Which was precisely the move that Simon Templar had undertaken to deter.

He had no time to make any plan, he would have to play it entirely by ear, but at least he could give himself the priceless advantage of the initiative, of throwing them off balance and forcing them to react, while giving them the impression that he knew exactly where he was going.

Before anyone else could do it, he flung open the door and stood squarely in the opening, the shotgun levelled from his hip.

“Were you looking for me?” he inquired mildly.

Pure shock froze them in odd attitudes like a frame from a movie film stopped in mid-action, a ludicrous tableau of gaping mouths and bulging eyes. The apparition on the very threshold of their secret conclave of the man they had been trying to dispose of in one way or another for a day and two nights, who must have been responsible for their recent rout before the armed forces of justice, and who they had every right to believe had at least temporarily been shaken off, would have been enough to immobilize them for a while even without the menace of his weapon.

There were four of them: nearest the Saint, a stocky man with a porcine face and a scar, and a taller cadaverous one with thick lips which made him look like a rather negroid death’s-head, both of whom Simon had seen at the bedside of Don Pasquale, and behind them Al Destamio and the man called Cirano with the nose to match it. They had been sitting around a circular dining table on which were glasses and a bottle of grappa, under a single light bulb with a wide conical brass shade over it. Cigarette and cigar ashes and butts soiled a gilt-edged plate that had been used as an ashtray.

Destamio was the first to recover his wits.

“It’s a bluff,” he croaked. “He only has two shots with that thing. He dare not use it because he knows that even if he gets two of us the other two will get him.”

He said this in plain Italian, for the Saint’s benefit.

Simon smiled.

“So which two of you would like to be the heroes, and sacrifice yourselves for the other two?”

There was no immediate rush of volunteers.

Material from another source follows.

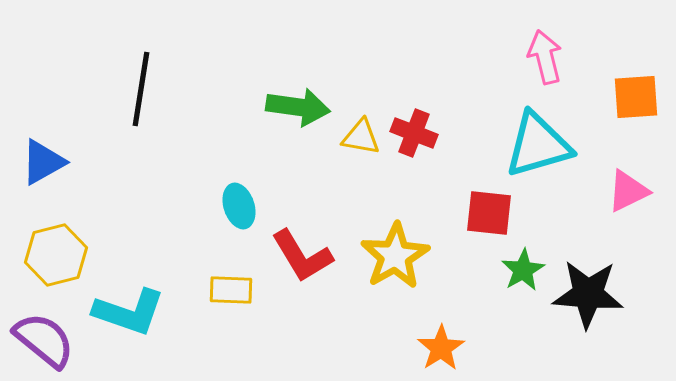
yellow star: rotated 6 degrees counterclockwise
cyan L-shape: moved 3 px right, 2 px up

“Then move back a bit,” ordered the Saint, swinging the shotgun. “You’re not going anywhere.”

Scarface and Skullface gave ground, not unwillingly; but Destamio kept behind Skullface, whose bulk was not quite sufficient to mask the protrusion of Destamio’s elbow as his right hand crept up his side. Simon’s restless eyes caught the movement, and his voice sliced through the smoky air like a sword.

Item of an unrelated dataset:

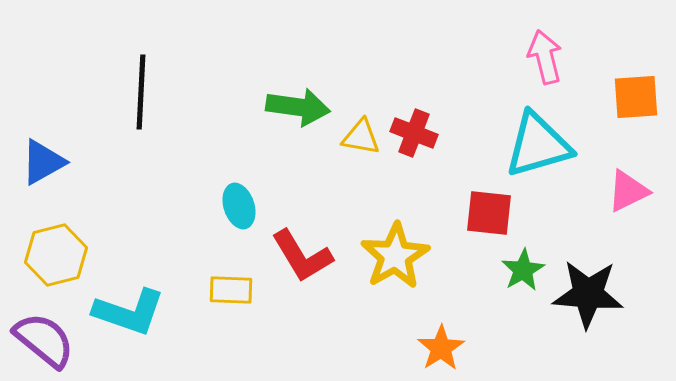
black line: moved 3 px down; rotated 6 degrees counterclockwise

“Stop him, Cirano! Or you may never find out why he is a bad security risk.”

“I would like to know about that,” Cirano said, and widened his mouth in a tight grin that made double pothooks on each side of his majestic nose.

He did more than talk; he caught hold of Destamio’s right wrist, arresting its stealthy crawl towards the hip. Their muscles conflicted for a second before Destamio must have realized that even the slightest struggle would nullify any advantage he might have sneaked, and hatred replaced movement as an almost equally palpable link between them.

“You would listen to anyone if he was against me, non è vero?” Destamio snarled. “Even to this—”

“A good leader listens to everything before he makes up his mind, Alessandro,” Cirano said equably. “You can be the first to sacrifice yourself when he has spoken, if you like, but there can be no harm in hearing what he has to say. You have nothing to cover up, have you?”

Destamio growled deep in his throat, but made no articulate answer. He abandoned his effort reluctantly, with a disgusted shrug that tried to convey that anyone stupid enough to accept such reasoning deserved all the nonsense that it would get him. But his beady eyes were tense and vicious.

“That’s better,” drawled the Saint. “Now we can have a civilized chat.”

He advanced to within reach of the bottle on the table, picked it up, and took a sampling swig from it, without shifting his gaze from his captive audience. He lowered the bottle again promptly, with a grimace and a shudder, but did not put it down.